This commentary originally appeared in the Austin American-Statesman on October 7, 2014.
Who owns the water beneath your property? According to state law (as well as the Texas Supreme Court), you do. Yet all too often, local regulatory entities act as if groundwater belongs to them.
Consider the Lost Pines Groundwater Conservation District. Unlike most regions of the state, permits to pump water in the Lost Pines district are only issued for a five-year period. Lost Pines only issues permits for pumping in the amount of water that is guaranteed to actually be pumped. As a result, water marketers in the area face a Catch-22. They can’t get water permits until they have customers, but given the short life of the permit, it’s hard to attract customers who want long-term water security.
Lost Pines is not the only groundwater conservation district that places severe restrictions on the ability of landowners to get at their own water. Some districts have imposed “export fees” on groundwater that is intended for use outside the district area, or have placed a moratorium on new permitting. As Kyle Frazier of the Texas Desalination Association recently noted, “If we regulated grapefruits the way we regulated groundwater, you’d be told how many you could produce, and then not be able to sell them beyond the county line.”
Due to these restrictions, developers increasingly have turned to more expensive sources of water. Yet despite the drought, Texas’ groundwater resources remain vast. A recent analysis by RW Harden and Associates found that despite over a century of pumping, groundwater storage remained above 90 percent of pre-industrial levels in all regions of the state and were at 99 percent in most regions. For the most part, water scarcity is not about hydrology. It’s about politics.

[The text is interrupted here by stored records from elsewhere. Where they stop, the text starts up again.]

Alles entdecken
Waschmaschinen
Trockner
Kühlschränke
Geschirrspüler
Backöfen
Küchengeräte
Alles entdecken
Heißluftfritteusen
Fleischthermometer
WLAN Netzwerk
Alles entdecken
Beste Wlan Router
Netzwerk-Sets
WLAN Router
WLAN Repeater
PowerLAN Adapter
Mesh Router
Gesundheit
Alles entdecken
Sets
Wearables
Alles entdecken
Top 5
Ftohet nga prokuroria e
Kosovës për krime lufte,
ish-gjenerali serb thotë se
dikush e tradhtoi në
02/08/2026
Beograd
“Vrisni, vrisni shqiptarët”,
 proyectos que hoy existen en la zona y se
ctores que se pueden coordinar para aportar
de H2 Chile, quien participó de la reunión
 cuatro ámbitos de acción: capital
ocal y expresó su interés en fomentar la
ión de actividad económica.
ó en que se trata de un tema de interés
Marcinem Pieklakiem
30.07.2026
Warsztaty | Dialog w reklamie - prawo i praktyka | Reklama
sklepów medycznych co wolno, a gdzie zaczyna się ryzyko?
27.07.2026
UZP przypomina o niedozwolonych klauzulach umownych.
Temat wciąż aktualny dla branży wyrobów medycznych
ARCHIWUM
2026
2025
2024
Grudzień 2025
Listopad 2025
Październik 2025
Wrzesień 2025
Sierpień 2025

If a landowner feels his local regulator has gone too far, he can sue to have the regulation overturned or at least to receive compensation for his taken property. And Texas courts have been finding in favor of landowners who have brought these lawsuits. But current law makes any such challenge an uphill battle. Many districts do not keep proper records, making judicial review of the district’s actions difficult if not impossible. The applicable legal standards are often vague. Challenges can be expensive and time-consuming. And a “loser pays” provision in the law means that if the landowner is unsuccessful, he will have to pay the district’s legal fees as well as his own.
It doesn’t have to be this way. Groundwater conservation districts have been an option under state law since 1949. But until the 1990s, only a few districts had been created. It was only beginning with major water reform legislation in 1997 that the number of districts started to take off. Since then, groundwater conservation districts have had their regulatory powers significantly expanded.
Texas is blessed with abundant groundwater resources. Ensuring that this water can be developed in a sensible and efficient manner, however, will require some changes to the current system. Experience attests that markets tend to do a better job of allocating resources to their best use than do political and regulatory authorities. But water markets cannot function well without secure and well-defined property rights. The state has a responsibility to ensure that landowners’ property rights in groundwater are protected.
Neeley is a policy analyst with Texas Public Policy Foundation’s Armstrong Center for Energy & the Environment.